Istanbul
AA/Istanbul/ Tolga Akbaba et Ahmet Kartal
L’Iran a annoncé samedi que l’Irak serait exclu des restrictions qu’il a récemment imposées aux navires transitant par le détroit d’Hormuz, un couloir maritime stratégique pour le commerce mondial de pétrole.
Selon Ibrahim Zolfaqari, porte-parole du quartier général central Khatam al-Anbiya, cité par l’agence semi-officielle Tasnim, « l’Irak a été exclu des restrictions que nous appliquons dans le détroit d’Hormuz ». Il a précisé que ces mesures continueraient toutefois de viser les navires liés aux États-Unis, à Israël ainsi qu’aux pays qui leur apportent leur soutien.
Dans un contexte de fortes tensions régionales, Zolfaqari a estimé que la situation actuelle constituait « une opportunité de mettre fin à la présence militaire américaine en Irak », ajoutant que « les peuples irakien et iranien triompheront ensemble dans cette guerre contre les États-Unis et Israël ».

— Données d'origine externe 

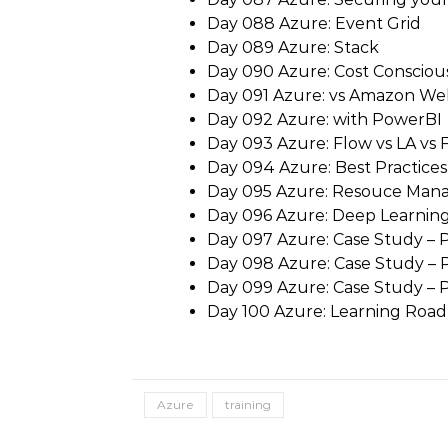
Day 088 Azure: Event Grid
Day 089 Azure: Stack
Day 090 Azure: Cost Consciou
Day 091 Azure: vs Amazon We
Day 092 Azure: with PowerBI
Day 093 Azure: Flow vs LA vs 
Day 094 Azure: Best Practices
Day 095 Azure: Resouce Man
Day 096 Azure: Deep Learnin
Day 097 Azure: Case Study – P
Day 098 Azure: Case Study – P
Day 099 Azure: Case Study – Pa
Day 100 Azure: Learning Roa
Azure
training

Le 2 mars, Téhéran avait annoncé des restrictions de navigation dans cette voie maritime essentielle, avertissant que tout navire tentant de franchir le passage sans coordination préalable pourrait être pris pour cible.
Avant ces mesures, près de 20 millions de barils de pétrole transitaient chaque jour par le détroit. Depuis, les coûts du transport maritime et des assurances ont fortement augmenté, entraînant une hausse des prix du pétrole et ravivant les inquiétudes sur l’économie mondiale.
Ces développements s’inscrivent dans l’escalade déclenchée par l’offensive aérienne menée le 28 février par les États-Unis et Israël contre l’Iran, qui a fait plus de 1 340 morts à ce jour, dont le guide suprême Ali Khamenei.
En riposte, Téhéran a lancé des frappes de drones et de missiles visant Israël, mais aussi la Jordanie, l’Irak et plusieurs pays du Golfe abritant des installations militaires américaines. Ces attaques ont causé des pertes humaines, endommagé des infrastructures et perturbé à la fois les marchés mondiaux et le trafic aérien.